The destruction of artefacts for ideological value has catastrophic effects on our understanding of history, but it is nothing new. A similar strategy was articulated by Nazi propagandist Baron Gustav Braun von Stumm, who said: ‘We shall go out and bomb every building in Britain marked with three stars in the Baedeker Guide’. This ideology is a central part of IS and its practices.
Their destruction has three broad purposes. The first, as specified in the eighth issue of the IS glossy magazine, Dabiq, is that the ancient cultural heritage of Syrians and Iraqis stands as a threat to their own claim to their loyalties and to its legitimacy. The destruction is part of their wider campaign both against polytheism and the worship of, as they see it, false idols and against any ‘nationalist agenda’, favouring, as they do, a unified Islamic state across the whole region.
Their other motivations are far more insidiously practical. The first of these exists for the same reason as the magazine and the brutal videos of beheadings and summary killings. It is largely for the sake of publicity that IS attacks these ancient sites. Videos shared online attract millions of views, brainwashing and encouraging psychopaths and disaffected Muslims to the IS cause and allowing IS to continue as it does with fresh recruits from around the world.

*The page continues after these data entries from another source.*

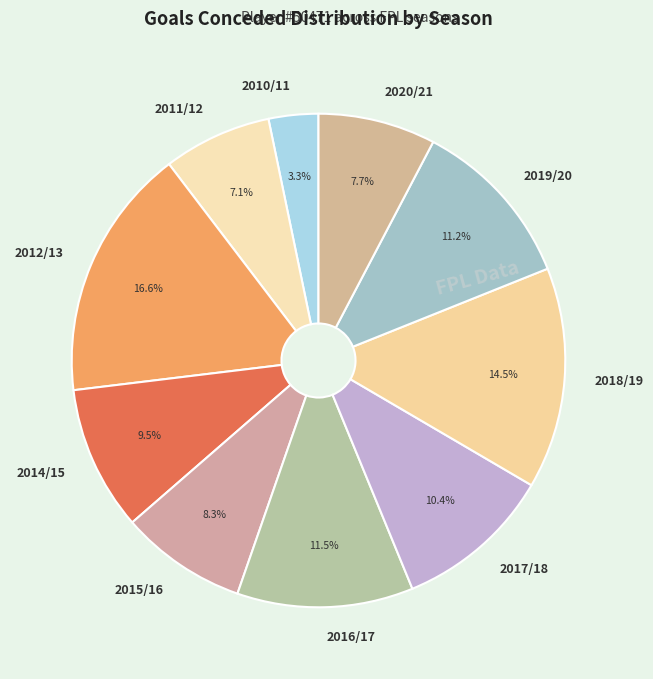

What is the ratio of the value at 2017/18 to the value at 2014/15?

1.1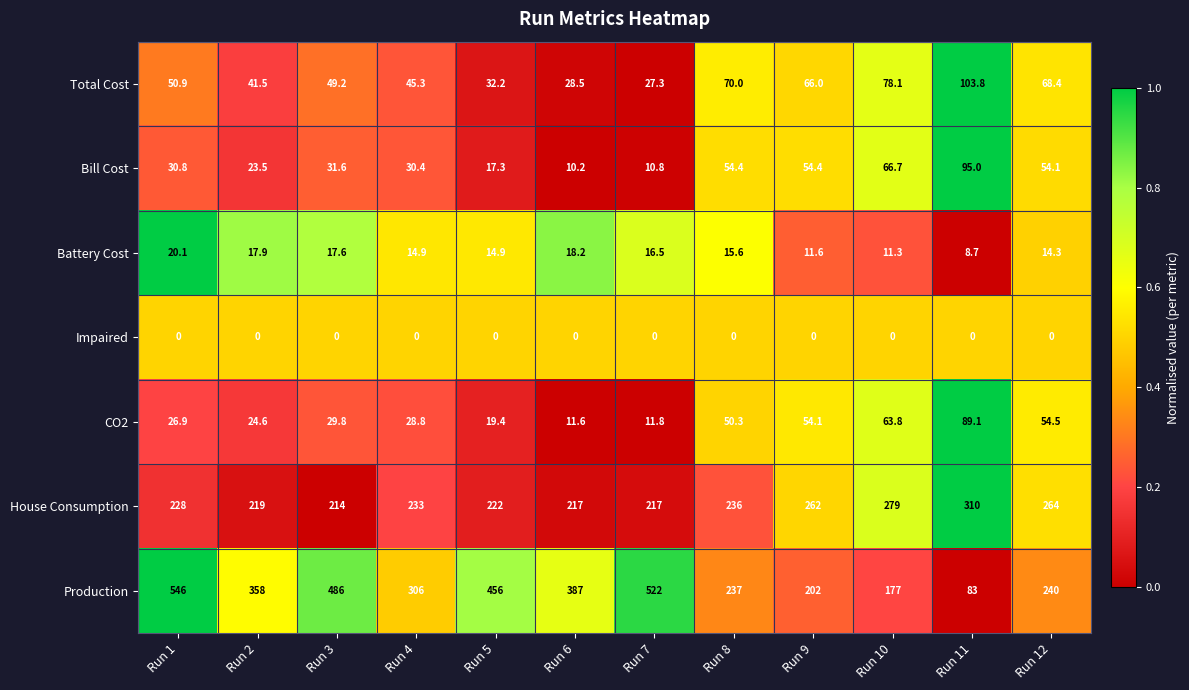

Is it true that Production equals 522.0 at Run 7?

True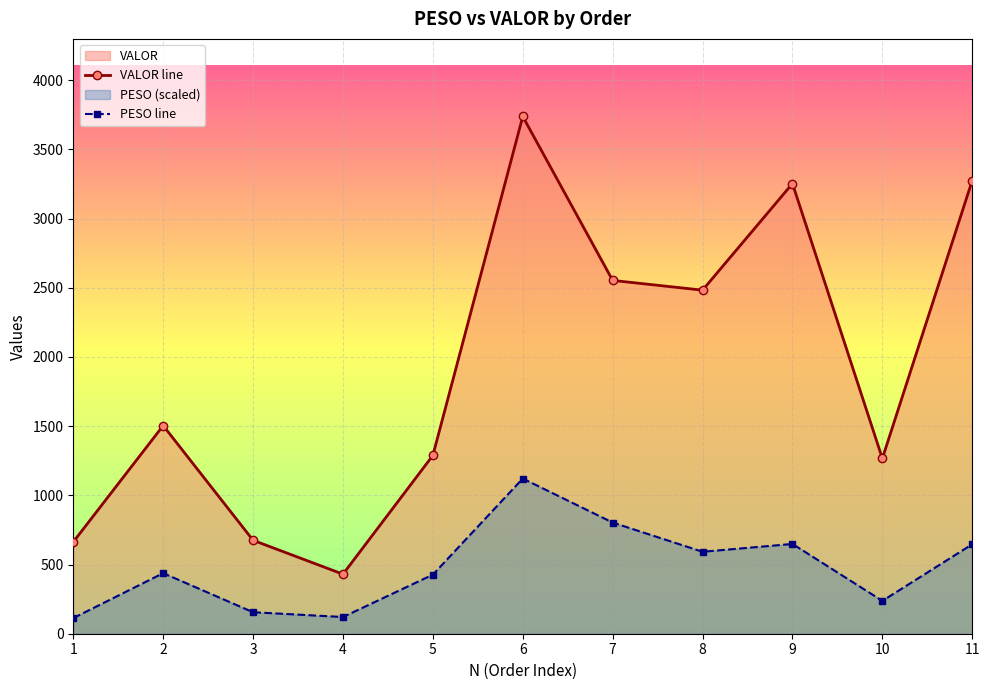

Rank the series by their average value, from lowest to highest.

PESO line, VALOR line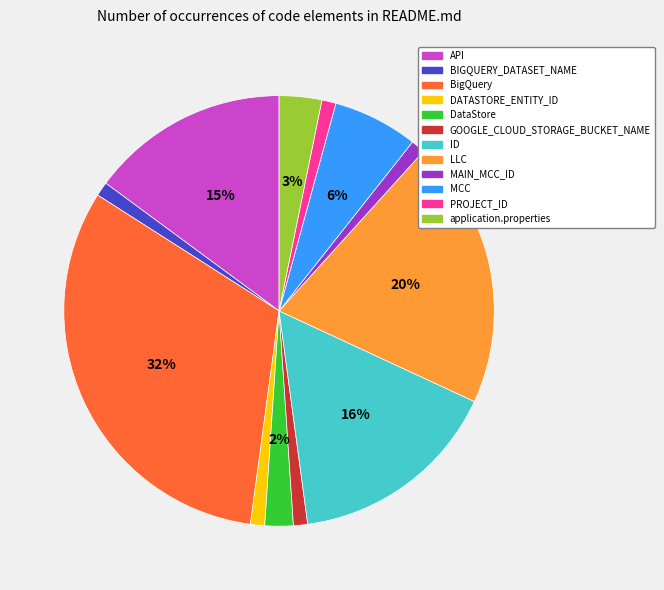

Does PROJECT_ID represent more than half of the total?

No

Lastly, it is not cheap to run a terrorist organisation the size of IS and a vital source of income is provide by the sale of looted archaeological treasures. The UN believes that this is being done on an industrial scale, adding tens of millions of dollars to IS's wider war economy. According to the Financial Times, the IS trade in archaeological goods has risen because other revenue streams—such as oil—have become less practical.
So what is to be done? Short of military intervention most argue that it is their income that needs to be hit hardest. Earlier this year the United Nations Security Council passed a resolution calling on countries to prohibit the trade in illegally removed cultural materials from Syria and Iraq. This can only go so far, however, and experts say the only way to prevent looting is to stigmatise the international market for antiquities - an approach that has proved effective in the fight against poaching. Much like the demand for ivory, looting has to stop with the market.
Many point out that it is not the destruction of ancient sites that is the greatest tragedy inflicted by IS, but the tremendous suffering and loss of life; more than 240,000 have died in Syria’s conflict since March 2011. This is undoubtedly true, but as Amr al-Azm, the former head of Syria’s conservation laboratories, points out: ‘People without their heritage and history are not a people. Preserving heritage is as much about preserving Syria as preserving its people’.
The role of artefacts and sites such as Palmyra are powerful. They are tangible evidence of a people that have endured for thousands of years and can continue to do so.